───── TEXT SHOWN ─────

Early mortality in PE is mainly explained by acute right ventricular failure, and SPT can achieve complete or very important removal of the clot burden [ 3 ]. Different studies have shown that after surgery, there is a rapid and persistent improvement in the right ventricular function [ 13 , 14 ]. Our patient presented a severe impairment of right ventricular function with an acute pulmonary hypertension that resolved rapidly and persistently after the SPT.
Certainly, an optimal selection of patients is crucial before proceeding with an SPT. Usually, this strategy is chosen either when there are contraindications or treatment failures with other therapies (thrombolysis or catheter-guided thrombectomy), or when a cardiac surgery is needed for another reason (intracardiac thrombi, etc.) [ 7 , 16 ]. Worst outcomes have been observed in patients who needed cardiopulmonary resuscitation (CPR) before the surgery, in patients with a failed thrombolysis, in those with chronic pulmonary thromboembolic disease, or in cases of poor expected neurological outcome [ 1 , 3 , 6 , 14 ]. All these elements must be taken into consideration when determining which patients are suitable candidates for an SPT. Our patient did not present any of them.
Different complications have been described after an SPT. Pulmonary bleeding has been reported in around 10%, wound complications in around 7%, and surgical site bleeding in around 5% of cases [ 7 , 8 , 13 ]. Indeed, we observed some bloody endotracheal tube secretions during the first days, but in small quantities, and they resolved spontaneously without any specific treatment. However, our patient developed a pseudoaneurysm of the left pulmonary artery that was detected by a CT pulmonary angiogram performed one day after the surgery. Probably, the decision to use a Fogarty catheter to extract thrombi from distal pulmonary arteries was the cause of this complication. This complication has already been described, and the technical aspect of thrombotic extractions at this level is still controversial in the current literature [ 1 ]. Fortunately, it was successfully treated by percutaneous endovascular embolization, with no further repercussions.

───── GIVEN DATA ─────

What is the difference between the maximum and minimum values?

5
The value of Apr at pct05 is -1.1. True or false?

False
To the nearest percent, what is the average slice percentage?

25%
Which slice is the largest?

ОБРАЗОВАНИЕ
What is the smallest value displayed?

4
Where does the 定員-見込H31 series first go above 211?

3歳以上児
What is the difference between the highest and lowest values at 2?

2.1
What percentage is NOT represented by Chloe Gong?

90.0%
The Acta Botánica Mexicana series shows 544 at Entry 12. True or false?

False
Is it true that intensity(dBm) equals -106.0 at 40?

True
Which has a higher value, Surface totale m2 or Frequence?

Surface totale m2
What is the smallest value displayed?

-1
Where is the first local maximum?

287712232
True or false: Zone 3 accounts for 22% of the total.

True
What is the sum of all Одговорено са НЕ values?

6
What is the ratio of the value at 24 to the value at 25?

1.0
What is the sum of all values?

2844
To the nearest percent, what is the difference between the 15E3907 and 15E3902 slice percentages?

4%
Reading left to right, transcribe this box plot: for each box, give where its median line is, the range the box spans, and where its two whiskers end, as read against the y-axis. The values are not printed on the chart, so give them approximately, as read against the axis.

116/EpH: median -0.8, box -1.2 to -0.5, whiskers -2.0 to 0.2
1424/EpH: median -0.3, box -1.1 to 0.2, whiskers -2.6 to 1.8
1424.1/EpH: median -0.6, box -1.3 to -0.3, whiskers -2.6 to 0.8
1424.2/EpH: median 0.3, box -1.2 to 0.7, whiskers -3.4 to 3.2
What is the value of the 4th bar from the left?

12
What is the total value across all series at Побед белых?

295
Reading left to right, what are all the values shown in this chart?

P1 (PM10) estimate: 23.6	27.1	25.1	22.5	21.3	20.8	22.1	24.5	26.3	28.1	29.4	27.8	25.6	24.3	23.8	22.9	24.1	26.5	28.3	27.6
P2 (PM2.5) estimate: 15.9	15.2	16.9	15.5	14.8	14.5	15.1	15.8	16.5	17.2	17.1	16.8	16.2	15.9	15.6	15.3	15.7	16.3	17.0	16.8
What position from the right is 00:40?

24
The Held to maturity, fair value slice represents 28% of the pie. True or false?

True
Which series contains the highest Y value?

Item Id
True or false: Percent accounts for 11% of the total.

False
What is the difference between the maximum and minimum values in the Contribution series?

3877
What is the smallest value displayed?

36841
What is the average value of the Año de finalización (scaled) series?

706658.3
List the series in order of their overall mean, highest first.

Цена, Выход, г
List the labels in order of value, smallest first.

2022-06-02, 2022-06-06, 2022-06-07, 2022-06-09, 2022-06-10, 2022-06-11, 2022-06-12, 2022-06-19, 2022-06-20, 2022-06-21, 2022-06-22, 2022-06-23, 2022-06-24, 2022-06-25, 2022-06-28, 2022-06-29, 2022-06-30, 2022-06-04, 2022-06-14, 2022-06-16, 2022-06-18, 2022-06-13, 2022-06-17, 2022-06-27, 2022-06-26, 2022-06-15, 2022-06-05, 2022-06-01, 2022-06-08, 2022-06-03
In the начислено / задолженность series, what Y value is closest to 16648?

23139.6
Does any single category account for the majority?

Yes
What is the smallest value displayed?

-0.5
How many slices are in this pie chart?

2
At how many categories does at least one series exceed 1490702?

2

─────

(LIST OF TASKS)
- A) Reproduce everything in the surgical thrombectomy text from "Certainly, an optimal" down to "any of them.".
- B) Answer these questions using the surgical thrombectomy text:
(i) What mainly explains early mortality in PE?
(ii) In roughly what percentage of cases has pulmonary bleeding been reported after an SPT?
(iii) What test detected the patient's pseudoaneurysm of the left pulmonary artery, and when was it performed?

(RESULTS OF THE TASKS)
- A)
Certainly, an optimal selection of patients is crucial before proceeding with an SPT. Usually, this strategy is chosen either when there are contraindications or treatment failures with other therapies (thrombolysis or catheter-guided thrombectomy), or when a cardiac surgery is needed for another reason (intracardiac thrombi, etc.) [ 7 , 16 ]. Worst outcomes have been observed in patients who needed cardiopulmonary resuscitation (CPR) before the surgery, in patients with a failed thrombolysis, in those with chronic pulmonary thromboembolic disease, or in cases of poor expected neurological outcome [ 1 , 3 , 6 , 14 ]. All these elements must be taken into consideration when determining which patients are suitable candidates for an SPT. Our patient did not present any of them.

- B)
(i) Acute right ventricular failure.
(ii) Around 10%.
(iii) A CT pulmonary angiogram, performed one day after the surgery.